The invention relates to a linear vibratory conveyor that includes a utility weight and a counterweight that can be vibratingly moved in opposing directions via a drive unit, the drive unit being coupled to the utility weight and to the counterweight and being arranged in a receiving chamber beneath the utility weight.
Such linear vibratory conveyors transport small and very small articles or components that are to be supplied to a working or assembly machine where they are to be processed or installed. The linear vibratory conveyor linearly transports the parts, which are advanced via micro-jumps due to the vibrations generated in the transport rail and along which rail the components are moved. The structure of such a linear vibratory conveyor basically includes a base plate via which the conveyer can be attached to a machine table or the like, and a counterweight and a utility weight, which are both coupled via a drive unit and using the latter can be caused to vibrate in opposition to one another, which is why the utility weight and the counterweight are coupled, vibrationally movable, to the base plate via corresponding spring elements, usually leaf spring packets. In order to facilitate compact construction beneath the utility weight, which includes the transport rails, the drive unit is arranged in a receiving chamber disposed there between utility weight and base plate.
Generally an electromagnetic drive, that is, an electromagnet, is used for the drive unit. The magnet core is connected to the winding that surrounds it and to the counterweight, while the magnet armature is connected to the utility weight. By appropriately controlling the winding with a suitable alternating voltage, an alternating magnetic field that acts on the armature is created and produces the vibratory movement in a manner known per se.
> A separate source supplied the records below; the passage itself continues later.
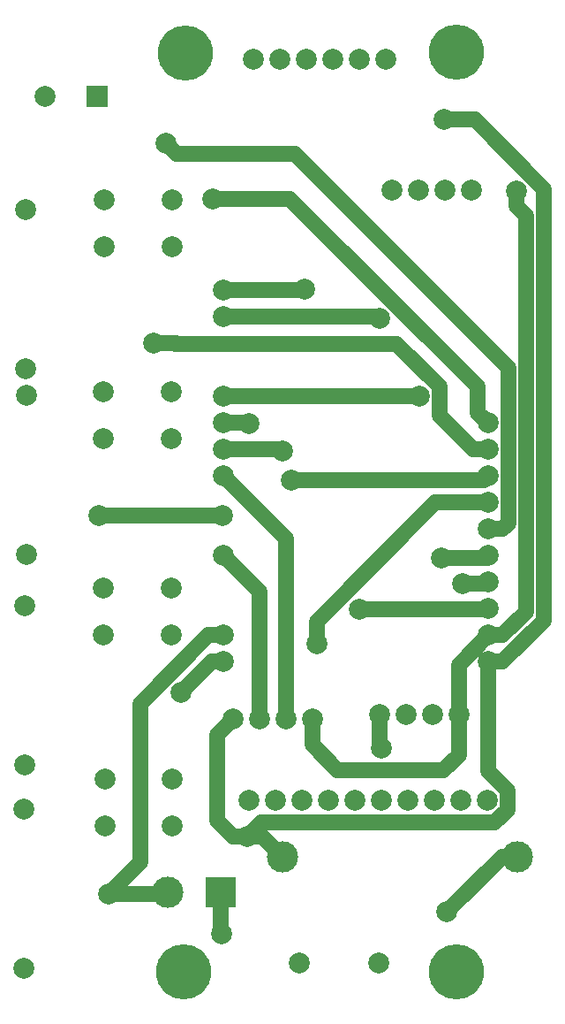
<source format=gbr>
G04 #@! TF.GenerationSoftware,KiCad,Pcbnew,(5.1.4)-1*
G04 #@! TF.CreationDate,2021-05-26T08:57:28-05:00*
G04 #@! TF.ProjectId,compactacion,636f6d70-6163-4746-9163-696f6e2e6b69,rev?*
G04 #@! TF.SameCoordinates,Original*
G04 #@! TF.FileFunction,Copper,L2,Bot*
G04 #@! TF.FilePolarity,Positive*
%FSLAX46Y46*%
G04 Gerber Fmt 4.6, Leading zero omitted, Abs format (unit mm)*
G04 Created by KiCad (PCBNEW (5.1.4)-1) date 2021-05-26 08:57:28*
%MOMM*%
%LPD*%
G04 APERTURE LIST*
%ADD10C,2.000000*%
%ADD11C,3.000000*%
%ADD12R,3.000000X3.000000*%
%ADD13R,2.000000X2.000000*%
%ADD14C,5.280000*%
%ADD15C,1.500000*%
G04 APERTURE END LIST*
D10*
X47450000Y55160000D03*
X47450000Y52620000D03*
X47450000Y50080000D03*
X47450000Y47540000D03*
X47450000Y45000000D03*
X47450000Y42460000D03*
X47450000Y39920000D03*
X47450000Y37380000D03*
X47450000Y34840000D03*
X47450000Y32300000D03*
X22050000Y67860000D03*
X22050000Y65320000D03*
X22050000Y57700000D03*
X22050000Y55160000D03*
X22050000Y52620000D03*
X22050000Y50080000D03*
X22050000Y42460000D03*
X22050000Y34840000D03*
X22050000Y32300000D03*
X44650000Y27250000D03*
X42110000Y27250000D03*
X39570000Y27250000D03*
X37030000Y27250000D03*
X22980000Y26850000D03*
X25520000Y26850000D03*
X28060000Y26850000D03*
X30600000Y26850000D03*
D11*
X27750000Y13650000D03*
X50250000Y13650000D03*
D10*
X45900000Y77500000D03*
X43360000Y77500000D03*
X40820000Y77500000D03*
X38280000Y77500000D03*
D12*
X21850000Y10250000D03*
D11*
X16770000Y10250000D03*
D10*
X3200000Y57790000D03*
X3200000Y42550000D03*
X3000000Y37700000D03*
X3000000Y22460000D03*
X2950000Y18200000D03*
X2950000Y2960000D03*
X29400000Y3500000D03*
X37020000Y3500000D03*
D13*
X10000000Y86400000D03*
D10*
X5000000Y86400000D03*
X3150000Y75600000D03*
X3150000Y60360000D03*
X17150000Y76550000D03*
X17150000Y72050000D03*
X10650000Y76550000D03*
X10650000Y72050000D03*
X10550000Y53700000D03*
X10550000Y58200000D03*
X17050000Y53700000D03*
X17050000Y58200000D03*
X10550000Y34900000D03*
X10550000Y39400000D03*
X17050000Y34900000D03*
X17050000Y39400000D03*
X17200000Y21050000D03*
X17200000Y16550000D03*
X10700000Y21050000D03*
X10700000Y16550000D03*
X25000000Y90000000D03*
X27540000Y90000000D03*
X30080000Y90000000D03*
X32620000Y90000000D03*
X35160000Y90000000D03*
X37700000Y90000000D03*
X24500000Y19050000D03*
X27040000Y19050000D03*
X29580000Y19050000D03*
X32120000Y19050000D03*
X34660000Y19050000D03*
X37200000Y19050000D03*
X39740000Y19050000D03*
X42280000Y19050000D03*
X44820000Y19050000D03*
X47360000Y19050000D03*
D14*
X44400000Y2600000D03*
X18250000Y2650000D03*
X18450000Y90600000D03*
X44400000Y90700000D03*
D10*
X31050000Y34050000D03*
X10150000Y46300000D03*
X22000000Y46350000D03*
X28600000Y49700000D03*
X45000000Y39800000D03*
X43000000Y42250000D03*
X43250000Y84200000D03*
X50150000Y77350000D03*
X16600000Y81950000D03*
X15400000Y62800000D03*
X21100000Y76650000D03*
X37200000Y24050000D03*
X37050000Y65150000D03*
X40850000Y57700000D03*
X29900000Y68000000D03*
X27750000Y52450000D03*
X24550000Y55150000D03*
X18050000Y29350000D03*
X24400000Y15600000D03*
X21900000Y6300000D03*
X11100000Y10100000D03*
X35100000Y37350000D03*
X43500000Y8350000D03*
D15*
X16620000Y10100000D02*
X16770000Y10250000D01*
X11100000Y10100000D02*
X16620000Y10100000D01*
X44650000Y32040000D02*
X47450000Y34840000D01*
X44650000Y27250000D02*
X44650000Y32040000D01*
X30600000Y26850000D02*
X30600000Y25435787D01*
X44650000Y25835787D02*
X44650000Y27250000D01*
X20635787Y34840000D02*
X22050000Y34840000D01*
X14100000Y28304213D02*
X20635787Y34840000D01*
X11100000Y10100000D02*
X14100000Y13100000D01*
X14100000Y13100000D02*
X14100000Y28304213D01*
X30600000Y26850000D02*
X30600000Y24350000D01*
X30600000Y24350000D02*
X33000000Y21950000D01*
X33000000Y21950000D02*
X43200000Y21950000D01*
X44650000Y23400000D02*
X44650000Y27250000D01*
X43200000Y21950000D02*
X44650000Y23400000D01*
X50150000Y75935787D02*
X50150000Y77350000D01*
X51100011Y74985776D02*
X50150000Y75935787D01*
X51100011Y37075798D02*
X51100011Y74985776D01*
X48864213Y34840000D02*
X51100011Y37075798D01*
X47450000Y34840000D02*
X48864213Y34840000D01*
X47330000Y39800000D02*
X47450000Y39920000D01*
X45000000Y39800000D02*
X47330000Y39800000D01*
X47240000Y42250000D02*
X47450000Y42460000D01*
X43000000Y42250000D02*
X47240000Y42250000D01*
X22050000Y57700000D02*
X37100000Y57700000D01*
X37100000Y57700000D02*
X40850000Y57700000D01*
X28060000Y44070000D02*
X22050000Y50080000D01*
X28060000Y26850000D02*
X28060000Y44070000D01*
X22050000Y65320000D02*
X25530000Y65320000D01*
X36880000Y65320000D02*
X37050000Y65150000D01*
X22050000Y65320000D02*
X36880000Y65320000D01*
X47420000Y37350000D02*
X47450000Y37380000D01*
X35100000Y37350000D02*
X47420000Y37350000D01*
X22050000Y67860000D02*
X25060000Y67860000D01*
X29760000Y67860000D02*
X29900000Y68000000D01*
X22050000Y67860000D02*
X29760000Y67860000D01*
X22985787Y15600000D02*
X21450000Y17135787D01*
X24400000Y15600000D02*
X22985787Y15600000D01*
X21450000Y25320000D02*
X22980000Y26850000D01*
X21450000Y17135787D02*
X21450000Y25320000D01*
X37030000Y24220000D02*
X37200000Y24050000D01*
X37030000Y27250000D02*
X37030000Y24220000D01*
X48864213Y32300000D02*
X47450000Y32300000D01*
X52800021Y36235808D02*
X48864213Y32300000D01*
X52800021Y77585981D02*
X52800021Y36235808D01*
X46186002Y84200000D02*
X52800021Y77585981D01*
X43250000Y84200000D02*
X46186002Y84200000D01*
X49310001Y18113999D02*
X48096002Y16900000D01*
X49310001Y19986001D02*
X49310001Y18113999D01*
X47450000Y32300000D02*
X47450000Y21846002D01*
X47450000Y21846002D02*
X49310001Y19986001D01*
X25700000Y16900000D02*
X24400000Y15600000D01*
X48096002Y16900000D02*
X25700000Y16900000D01*
X25800000Y15600000D02*
X27750000Y13650000D01*
X24400000Y15600000D02*
X25800000Y15600000D01*
X24540000Y55160000D02*
X24550000Y55150000D01*
X22050000Y55160000D02*
X24540000Y55160000D01*
X22050000Y52620000D02*
X24980000Y52620000D01*
X27580000Y52620000D02*
X27750000Y52450000D01*
X22050000Y52620000D02*
X27580000Y52620000D01*
X48800000Y13650000D02*
X43500000Y8350000D01*
X50250000Y13650000D02*
X48800000Y13650000D01*
X21850000Y6350000D02*
X21900000Y6300000D01*
X21850000Y10250000D02*
X21850000Y6350000D01*
X48864213Y45000000D02*
X47450000Y45000000D01*
X49400001Y45535788D02*
X48864213Y45000000D01*
X49400001Y60449999D02*
X49400001Y45535788D01*
X28899999Y80950001D02*
X49400001Y60449999D01*
X16600000Y81950000D02*
X17599999Y80950001D01*
X17599999Y80950001D02*
X28899999Y80950001D01*
X25520000Y38990000D02*
X22050000Y42460000D01*
X25520000Y26850000D02*
X25520000Y38990000D01*
X22514213Y76650000D02*
X21100000Y76650000D01*
X28436002Y76650000D02*
X22514213Y76650000D01*
X46450001Y58636001D02*
X28436002Y76650000D01*
X46450001Y56159999D02*
X46450001Y58636001D01*
X47450000Y55160000D02*
X46450001Y56159999D01*
X42800001Y58636001D02*
X38686002Y62750000D01*
X42800001Y55855786D02*
X42800001Y58636001D01*
X47450000Y52620000D02*
X46035787Y52620000D01*
X46035787Y52620000D02*
X42800001Y55855786D01*
X38686002Y62750000D02*
X17550000Y62750000D01*
X17500000Y62800000D02*
X17550000Y62750000D01*
X15400000Y62800000D02*
X17500000Y62800000D01*
X47070000Y49700000D02*
X47450000Y50080000D01*
X28600000Y49700000D02*
X47070000Y49700000D01*
X10200000Y46350000D02*
X10150000Y46300000D01*
X22000000Y46350000D02*
X10200000Y46350000D01*
X46035787Y47540000D02*
X47450000Y47540000D01*
X42403998Y47540000D02*
X46035787Y47540000D01*
X31050000Y36186002D02*
X42403998Y47540000D01*
X31050000Y34050000D02*
X31050000Y36186002D01*
X21000000Y32300000D02*
X18050000Y29350000D01*
X22050000Y32300000D02*
X21000000Y32300000D01*
M02*

</source>
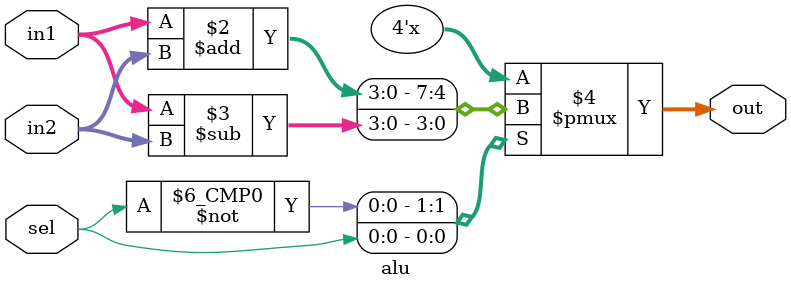
<source format=sv>
module alu #(
    parameter N = 4       // Default to 4 bits, but can be overridden
) (
    input  logic [N-1:0] in1,  // N-bit input 1
    input  logic [N-1:0] in2,  // N-bit input 2
    input  logic         sel,  // 0: add, 1: sub
    output logic [N-1:0] out   // N-bit output
);

    always_comb begin
        case (sel)
            1'b0: out = in1 + in2;  // Addition
            1'b1: out = in1 - in2;  // Subtraction
            default: out = '0;       // Default case (should never happen)
        endcase
    end

endmodule

</source>
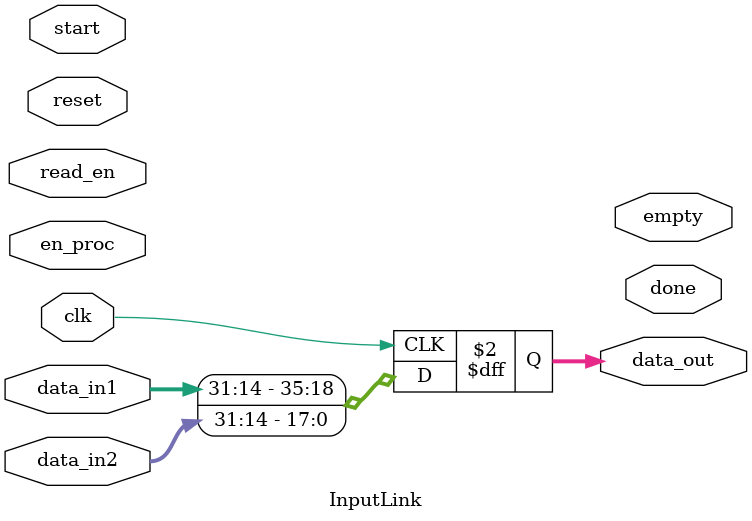
<source format=v>
`timescale 1ns / 1ps


module InputLink(
    input clk,
    input reset,
    input en_proc,    
    input start,
    output done,
    
    input [31:0] data_in1,
    input [31:0] data_in2,
    input read_en,
    output empty,
    output reg [35:0] data_out
    );
    
      
    always @(posedge clk) begin
        data_out <= {data_in1[31:14], data_in2[31:14]};
    end

endmodule

</source>
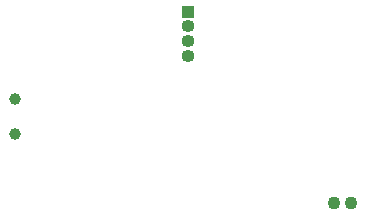
<source format=gbs>
G04 #@! TF.GenerationSoftware,KiCad,Pcbnew,(5.1.6)-1*
G04 #@! TF.CreationDate,2020-12-22T11:02:33+08:00*
G04 #@! TF.ProjectId,V1.0,56312e30-2e6b-4696-9361-645f70636258,rev?*
G04 #@! TF.SameCoordinates,Original*
G04 #@! TF.FileFunction,Soldermask,Bot*
G04 #@! TF.FilePolarity,Negative*
%FSLAX46Y46*%
G04 Gerber Fmt 4.6, Leading zero omitted, Abs format (unit mm)*
G04 Created by KiCad (PCBNEW (5.1.6)-1) date 2020-12-22 11:02:33*
%MOMM*%
%LPD*%
G01*
G04 APERTURE LIST*
%ADD10C,1.100000*%
%ADD11C,1.000000*%
%ADD12O,1.100000X1.100000*%
%ADD13R,1.100000X1.100000*%
G04 APERTURE END LIST*
D10*
X44489600Y-36073500D03*
X43089600Y-36073500D03*
D11*
X16033500Y-30202000D03*
X16033500Y-27202000D03*
D12*
X30734000Y-23582000D03*
X30734000Y-22332000D03*
X30734000Y-21082000D03*
D13*
X30734000Y-19832000D03*
M02*

</source>
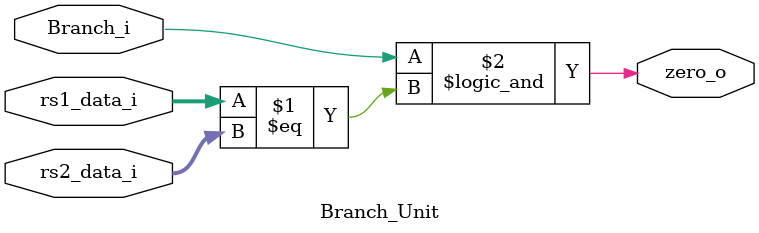
<source format=v>
module Branch_Unit(
    input Branch_i,
    input [31:0] rs1_data_i,
    input [31:0] rs2_data_i,
    output zero_o
);
assign zero_o = Branch_i && (rs1_data_i == rs2_data_i);
endmodule

</source>
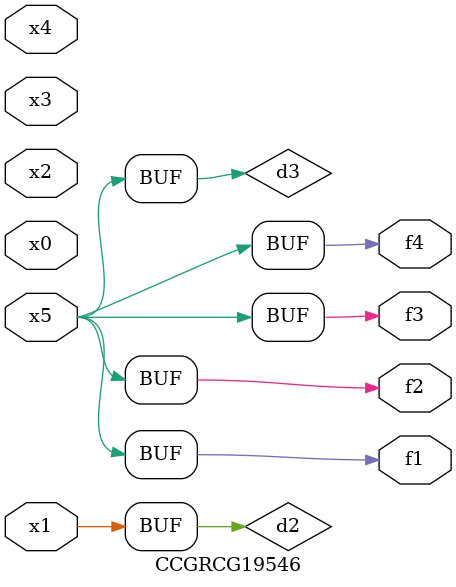
<source format=v>
module CCGRCG19546(
	input x0, x1, x2, x3, x4, x5,
	output f1, f2, f3, f4
);

	wire d1, d2, d3;

	not (d1, x5);
	or (d2, x1);
	xnor (d3, d1);
	assign f1 = d3;
	assign f2 = d3;
	assign f3 = d3;
	assign f4 = d3;
endmodule

</source>
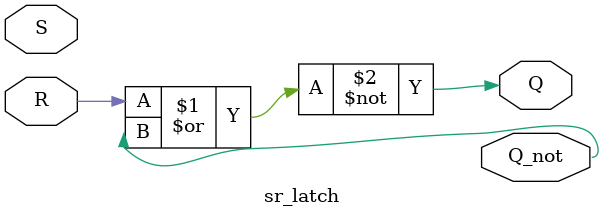
<source format=v>
module sr_latch(
    input wire S, R,
    output wire Q, Q_not);

    assign Q = ~(R | Q_not);
    assign Q0 = ~(S | Q);

endmodule
</source>
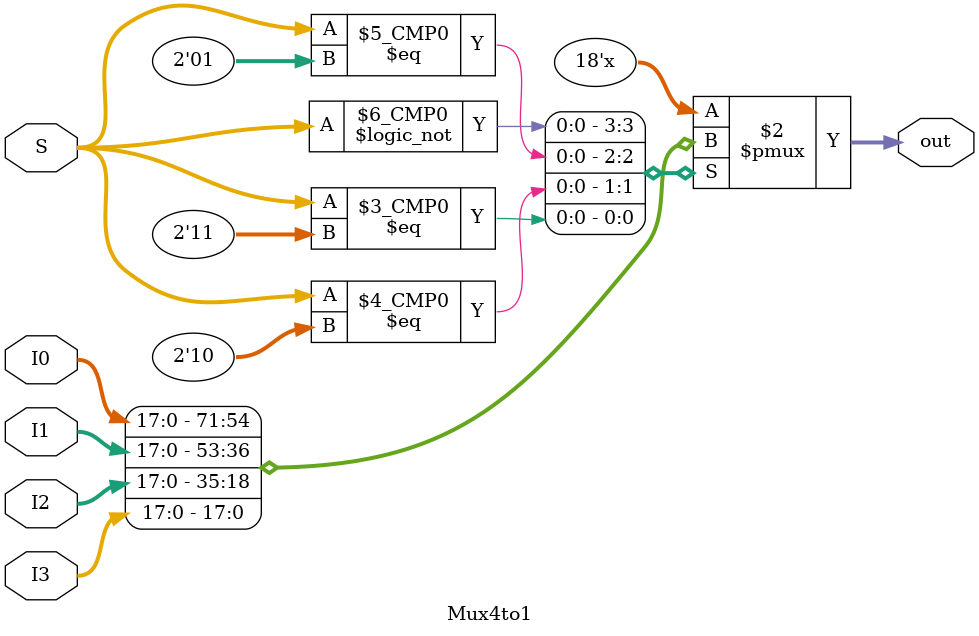
<source format=v>

module Mux4to1 ( I0, I1, I2, I3, S, out);

	parameter bit_size = 18;

	input [bit_size-1:0] I0;
	input [bit_size-1:0] I1;
	input [bit_size-1:0] I2;
	input [bit_size-1:0] I3;
	input [1:0] S;

	output [bit_size-1:0] out;
	reg [bit_size-1:0] out;
	
	always@ (*) begin
	  	out = 0;
		case (S)
			0 : out[bit_size-1:0] = I0[bit_size-1:0];
			1 : out[bit_size-1:0] = I1[bit_size-1:0];
			2 : out[bit_size-1:0] = I2[bit_size-1:0];
			3 : out[bit_size-1:0] = I3[bit_size-1:0];    
		endcase
		
	end
	
endmodule


</source>
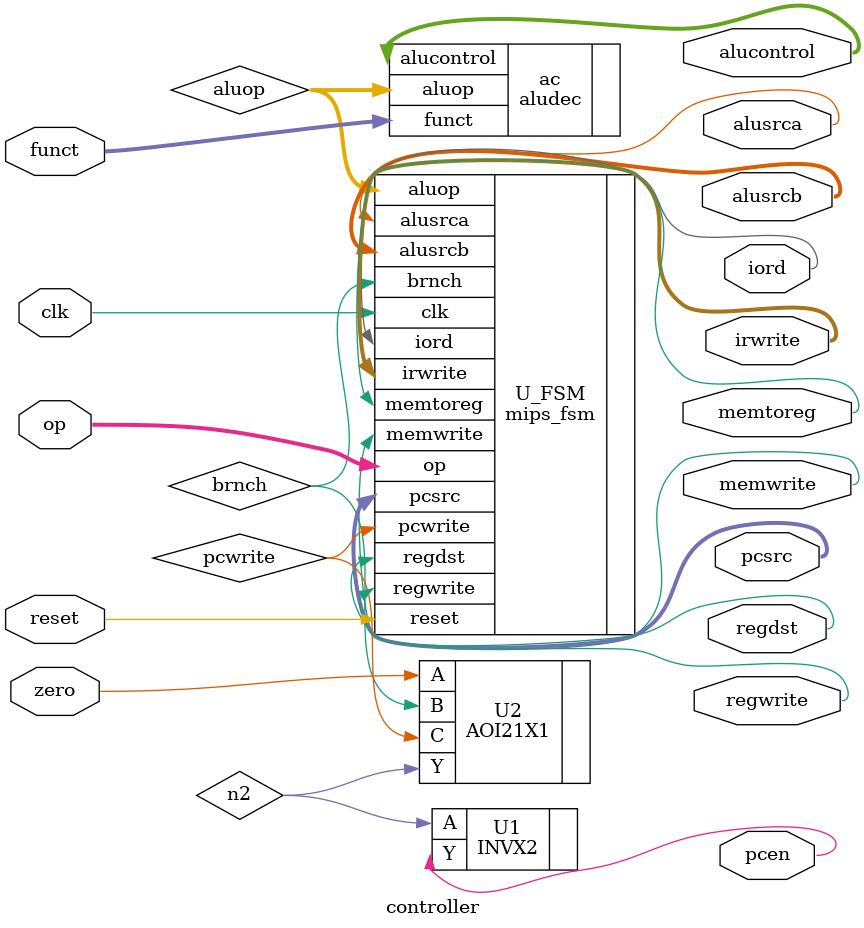
<source format=v>


module controller ( clk, reset, op, funct, zero, memwrite, alusrca, memtoreg, 
        iord, pcen, regwrite, regdst, pcsrc, alusrcb, alucontrol, irwrite );
  input [5:0] op;
  input [5:0] funct;
  output [1:0] pcsrc;
  output [1:0] alusrcb;
  output [6:0] alucontrol;
  output [3:0] irwrite;
  input clk, reset, zero;
  output memwrite, alusrca, memtoreg, iord, pcen, regwrite, regdst;
  wire   n2;
  tri   clk;
  tri   reset;
  tri   [5:0] op;
  tri   [5:0] funct;
  tri   memwrite;
  tri   alusrca;
  tri   memtoreg;
  tri   iord;
  tri   regwrite;
  tri   regdst;
  tri   [1:0] pcsrc;
  tri   [1:0] alusrcb;
  tri   [6:0] alucontrol;
  tri   [3:0] irwrite;
  tri   pcwrite;
  tri   brnch;
  tri   [1:0] aluop;

  mips_fsm U_FSM ( .clk(clk), .reset(reset), .op(op), .memwrite(memwrite), 
        .alusrca(alusrca), .memtoreg(memtoreg), .iord(iord), .pcwrite(pcwrite), 
        .brnch(brnch), .regwrite(regwrite), .regdst(regdst), .pcsrc(pcsrc), 
        .alusrcb(alusrcb), .aluop(aluop), .irwrite(irwrite) );
  aludec ac ( .aluop(aluop), .funct(funct), .alucontrol(alucontrol) );
  INVX2 U1 ( .A(n2), .Y(pcen) );
  AOI21X1 U2 ( .A(zero), .B(brnch), .C(pcwrite), .Y(n2) );
endmodule


</source>
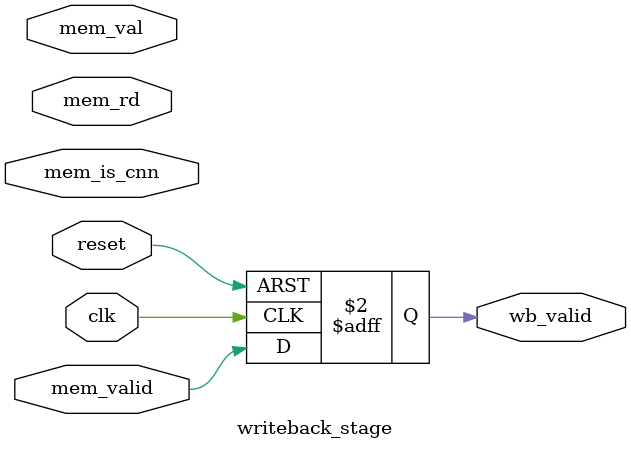
<source format=v>

module writeback_stage (
    input wire clk, 
    // Inputs from MEM stage
    input wire reset, 
    input wire [31:0] mem_val, 
    input wire [4:0] mem_rd, 
    input wire mem_valid, 
    // Output to register file
    input wire mem_is_cnn, 
    output reg wb_valid) ;
    always// Latch MEM/WB pipeline outputs
        @(posedge clk or 
            posedge reset)
        begin
            if (reset) 
                begin
                    wb_valid <=  1'b0 ;
                end
            else
                begin
                    wb_valid <=  mem_valid ;// enable write to register file
                end
        end
endmodule




</source>
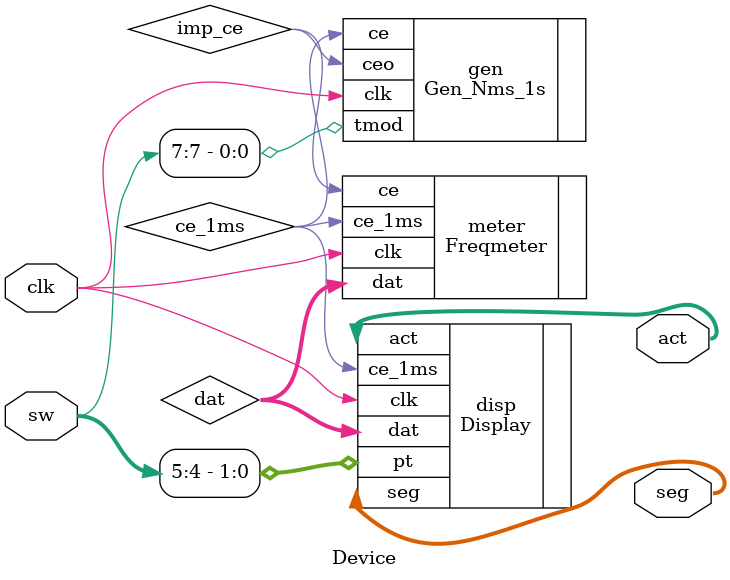
<source format=v>
module Device ( input clk,     output wire [3:0]act,
                input [7:0]sw, output wire [7:0]seg );

        reg [15:0]dat ;
        wire ce_1ms, imp_ce ;

        Freqmeter meter (
                .clk (clk),
                .ce_1ms (ce_1ms),
                .ce (imp_ce),
                .dat (dat)
        );

        Display #(
                .CLK_FREQ (27_000_000)
        ) disp (
                .clk (clk),
                .dat (dat),
                .pt (sw[5:4]),
                .act (act),
                .seg (seg),
                .ce_1ms (ce_1ms)
        );

        Gen_Nms_1s gen (
                .clk (clk),
                .ce (ce_1ms),
                .tmod (sw[7]),
                .ceo (imp_ce)
        );

endmodule

</source>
However, also known is using a drive unit that includes a piezo-electric actuator that is arranged on a leaf spring of the conveyor that can be bent using the actuator. When an alternating voltage is applied, such a piezo-electric actuator undergoes a voltage-induced reversible change in shape that is transmitted to the spring element for generating vibration. Compared to using an electromagnet, vibrations with significantly higher frequencies can be generated with such a piezo-electric actuator. Thus for both drive units there are special application areas that require or justify the corresponding use of either the one or the other drive unit.
It is disadvantageous that the structural design of known linear vibratory conveyors that are provided for using electromagnets is different from that when using a piezo-electric actuator, especially with respect to coupling the drive unit to the utility weight and to the counterweight, so that different structural forms result as a function of drive unit. This consequently requires that different components be produced and maintained in inventory.